RECORDS PROVIDED
------------------------------------------------------------------------
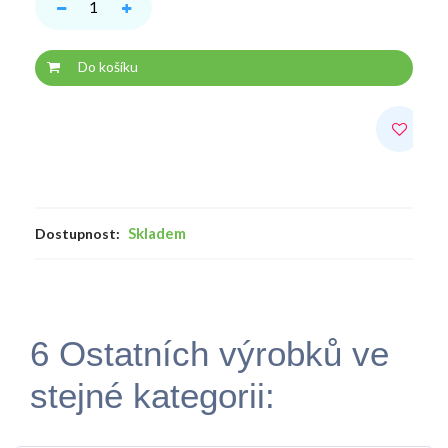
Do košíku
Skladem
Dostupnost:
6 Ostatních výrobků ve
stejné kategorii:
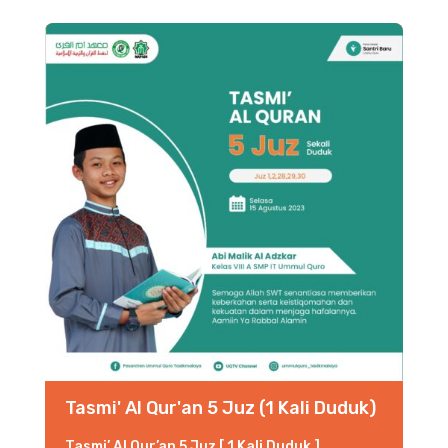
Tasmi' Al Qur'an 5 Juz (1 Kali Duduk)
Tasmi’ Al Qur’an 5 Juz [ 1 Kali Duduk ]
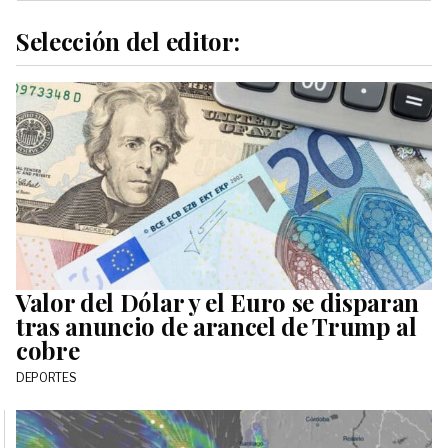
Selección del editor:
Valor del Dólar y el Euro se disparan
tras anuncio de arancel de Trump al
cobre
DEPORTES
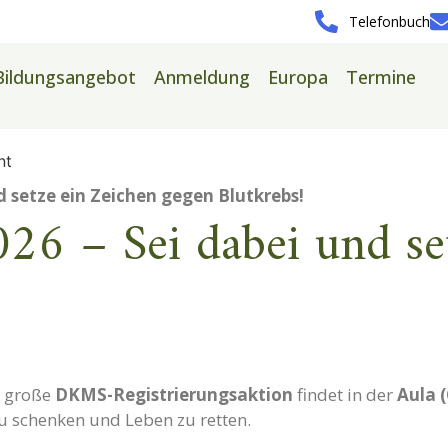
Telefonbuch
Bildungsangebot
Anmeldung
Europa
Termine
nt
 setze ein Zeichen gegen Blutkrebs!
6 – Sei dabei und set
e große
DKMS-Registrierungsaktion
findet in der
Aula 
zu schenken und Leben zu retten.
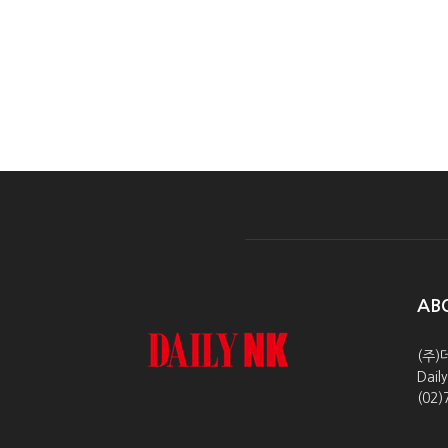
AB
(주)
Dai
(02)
------------------------------------------------------------------------
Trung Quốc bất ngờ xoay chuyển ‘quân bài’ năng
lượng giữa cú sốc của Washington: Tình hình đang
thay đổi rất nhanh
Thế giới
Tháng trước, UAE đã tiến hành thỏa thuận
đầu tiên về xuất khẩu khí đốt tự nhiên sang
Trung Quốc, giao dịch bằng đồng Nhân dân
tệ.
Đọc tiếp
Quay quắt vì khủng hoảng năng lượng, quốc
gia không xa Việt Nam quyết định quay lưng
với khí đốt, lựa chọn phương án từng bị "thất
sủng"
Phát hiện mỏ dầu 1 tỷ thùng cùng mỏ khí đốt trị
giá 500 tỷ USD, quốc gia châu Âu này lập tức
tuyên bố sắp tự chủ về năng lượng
------------------------------------------------------------------------
This task calls for the number of lines in the entries that contain the string "Duduk", with no accompanying text.

2